Could you copy the records word for word, from their start through the line with "Что такое кракен в даркнете?", including that line? Leave the pictures out of your copy.

(Text extracted from the pages)
========================================
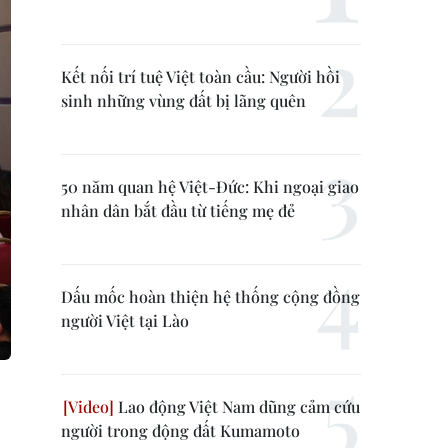
Kết nối trí tuệ Việt toàn cầu: Người hồi
sinh những vùng đất bị lãng quên
50 năm quan hệ Việt-Đức: Khi ngoại giao
nhân dân bắt đầu từ tiếng mẹ đẻ
Dấu mốc hoàn thiện hệ thống cộng đồng
người Việt tại Lào
Lao động Việt Nam dũng cảm cứu
người trong động đất Kumamoto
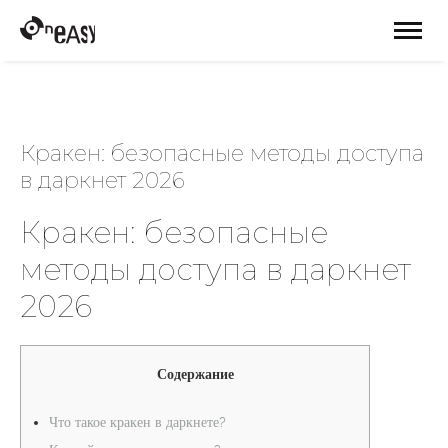
Кракен: безопасные методы доступа
в даркнет 2026
Кракен: безопасные
методы доступа в даркнет
2026
Содержание
Что такое кракен в даркнете?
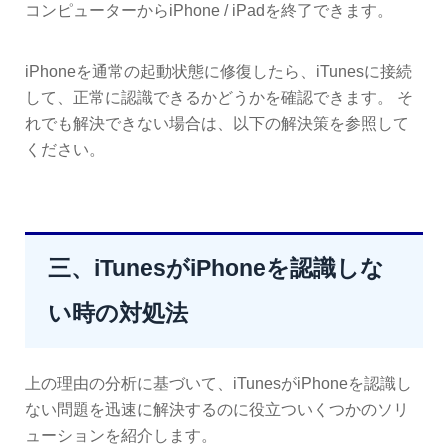
コンピューターからiPhone / iPadを終了できます。
iPhoneを通常の起動状態に修復したら、iTunesに接続
して、正常に認識できるかどうかを確認できます。 そ
れでも解決できない場合は、以下の解決策を参照して
ください。
三、iTunesがiPhoneを認識しな
い時の対処法
上の理由の分析に基づいて、iTunesがiPhoneを認識し
ない問題を迅速に解決するのに役立ついくつかのソリ
ューションを紹介します。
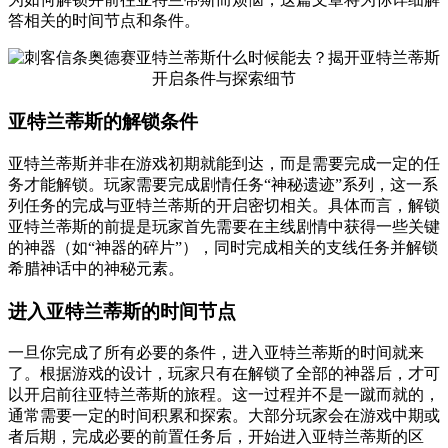
答相关的时间节点和条件。
亚特兰蒂斯的解锁条件
亚特兰蒂斯并非在游戏初期就能到达，而是需要完成一定的任
务才能解锁。玩家需要完成剧情任务“神秘遗迹”系列，这一系
列任务的完成与亚特兰蒂斯的开启密切相关。具体而言，解锁
亚特兰蒂斯的前提是玩家首先需要在主线剧情中获得一些关键
的神器（如“神器的碎片”），同时完成相关的支线任务并解锁
希腊神话中的神秘元素。
进入亚特兰蒂斯的时间节点
一旦你完成了所有必要的条件，进入亚特兰蒂斯的时间就来
了。根据游戏的设计，玩家只有在解锁了全部的神器后，才可
以开启前往亚特兰蒂斯的旅程。这一过程并不是一蹴而就的，
通常需要一定的时间积累和探索。大部分玩家会在游戏中期或
者后期，完成必要的前置任务后，开始进入亚特兰蒂斯的区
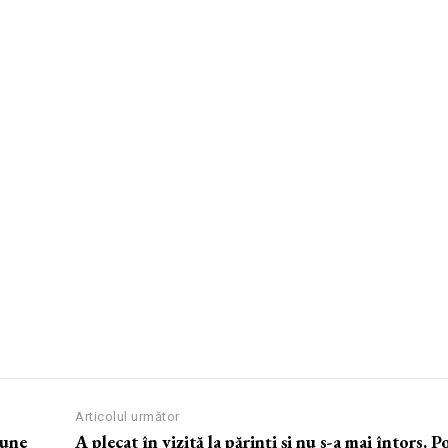
Articolul următor
iune
A plecat în vizită la părinți și nu s-a mai întors. Po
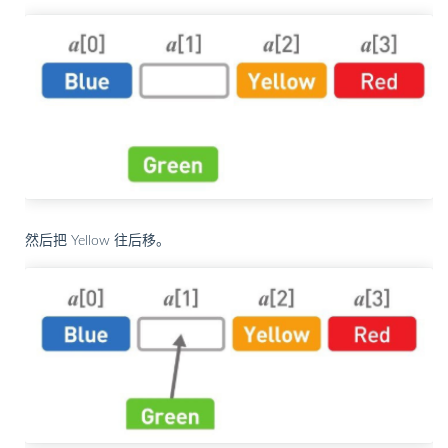
然后把 Yellow 往后移。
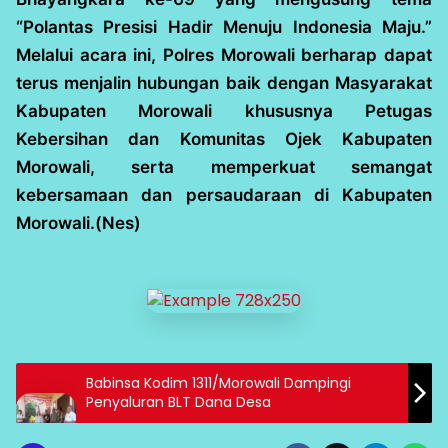
“Polantas Presisi Hadir Menuju Indonesia Maju.”
Melalui acara ini, Polres Morowali berharap dapat
terus menjalin hubungan baik dengan Masyarakat
Kabupaten Morowali khususnya Petugas
Kebersihan dan Komunitas Ojek Kabupaten
Morowali, serta memperkuat semangat
kebersamaan dan persaudaraan di Kabupaten
Morowali.(Nes)
Babinsa Kodim 1311/Morowali Dampingi
Penyaluran BLT Dana Desa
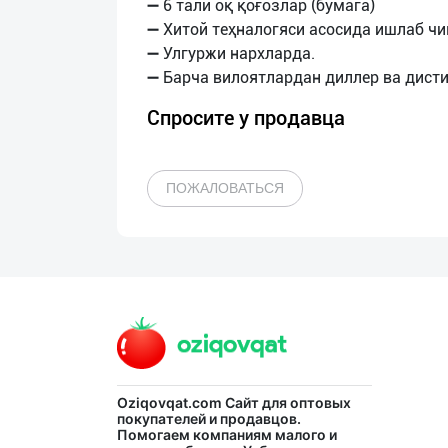
➖ 6 тали оқ қоғозлар (бумага)
➖ Хитой теҳналогяси асосида ишлаб ч
➖ Улгуржи нархларда.
Спросите у продавца
ПОЖАЛОВАТЬСЯ
Oziqovqat.com
Сайт для оптовых
покупателей и продавцов.
Помогаем компаниям малого и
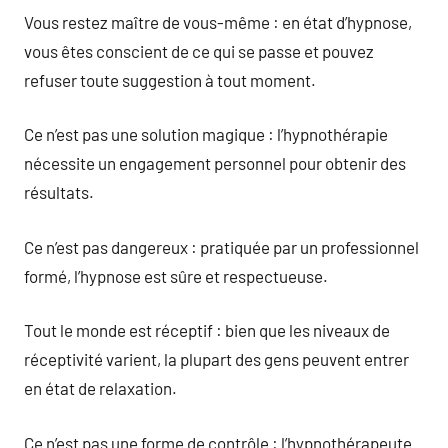
Vous restez maître de vous-même : en état d’hypnose,
vous êtes conscient de ce qui se passe et pouvez
refuser toute suggestion à tout moment.
Ce n’est pas une solution magique : l’hypnothérapie
nécessite un engagement personnel pour obtenir des
résultats.
Ce n’est pas dangereux : pratiquée par un professionnel
formé, l’hypnose est sûre et respectueuse.
Tout le monde est réceptif : bien que les niveaux de
réceptivité varient, la plupart des gens peuvent entrer
en état de relaxation.
Ce n’est pas une forme de contrôle : l’hypnothérapeute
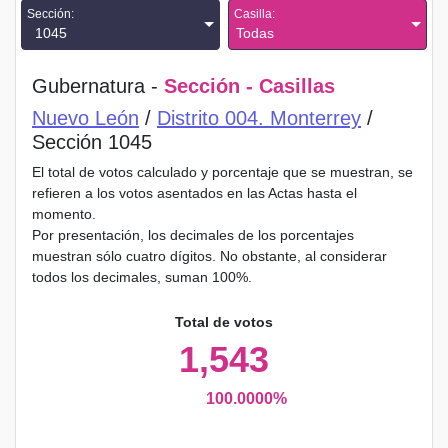
Sección:
Casilla:
1045
Todas
Gubernatura -
Sección - Casillas
Nuevo León
/
Distrito 004. Monterrey
/
Sección 1045
El total de votos calculado y porcentaje que se muestran, se
refieren a los votos asentados en las Actas hasta el
momento.
Por presentación, los decimales de los porcentajes
muestran sólo cuatro dígitos. No obstante, al considerar
todos los decimales, suman 100%.
Total de votos
1,543
100.0000%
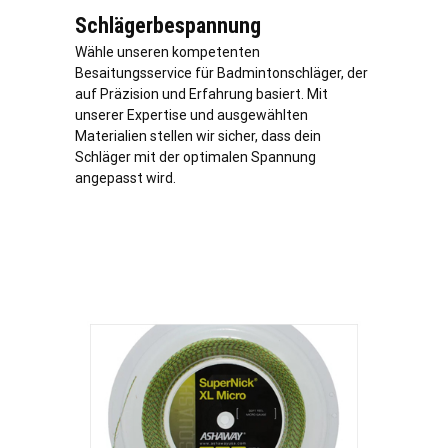
Schlägerbespannung
Wähle unseren kompetenten
Besaitungsservice für Badmintonschläger, der
auf Präzision und Erfahrung basiert. Mit
unserer Expertise und ausgewählten
Materialien stellen wir sicher, dass dein
Schläger mit der optimalen Spannung
angepasst wird.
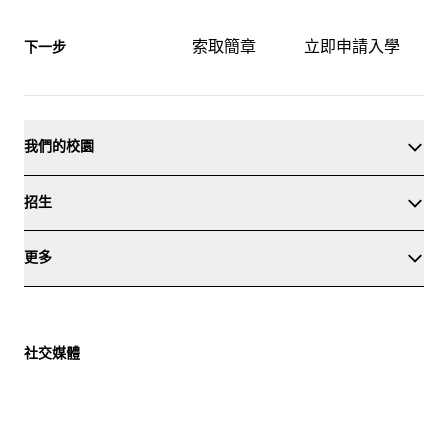
索取簡章
立即申請入學
下一步
我們的校園
招生
更多
社交媒體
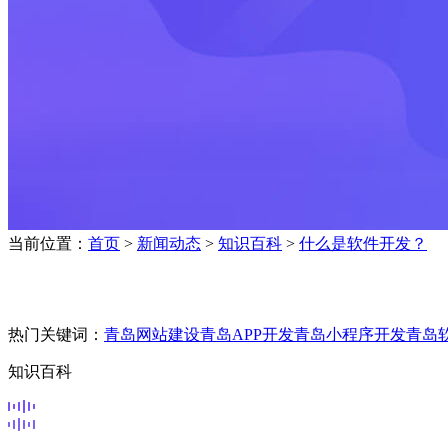
当前位置：
首页
>
新闻动态
>
知识百科
>
什么是软件开发？
热门关键词：
青岛网站建设
青岛APP开发
青岛小程序开发
青岛
知识百科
========================================
• **Result of the exercise**
Kết nối trí tuệ Việt toàn cầu: Người hồi
sinh những vùng đất bị lãng quên
50 năm quan hệ Việt-Đức: Khi ngoại giao
nhân dân bắt đầu từ tiếng mẹ đẻ
Dấu mốc hoàn thiện hệ thống cộng đồng
người Việt tại Lào
Lao động Việt Nam dũng cảm cứu
người trong động đất Kumamoto
Кракен: безопасные методы доступа
в даркнет 2026
Кракен: безопасные
методы доступа в даркнет
2026
Содержание
Что такое кракен в даркнете?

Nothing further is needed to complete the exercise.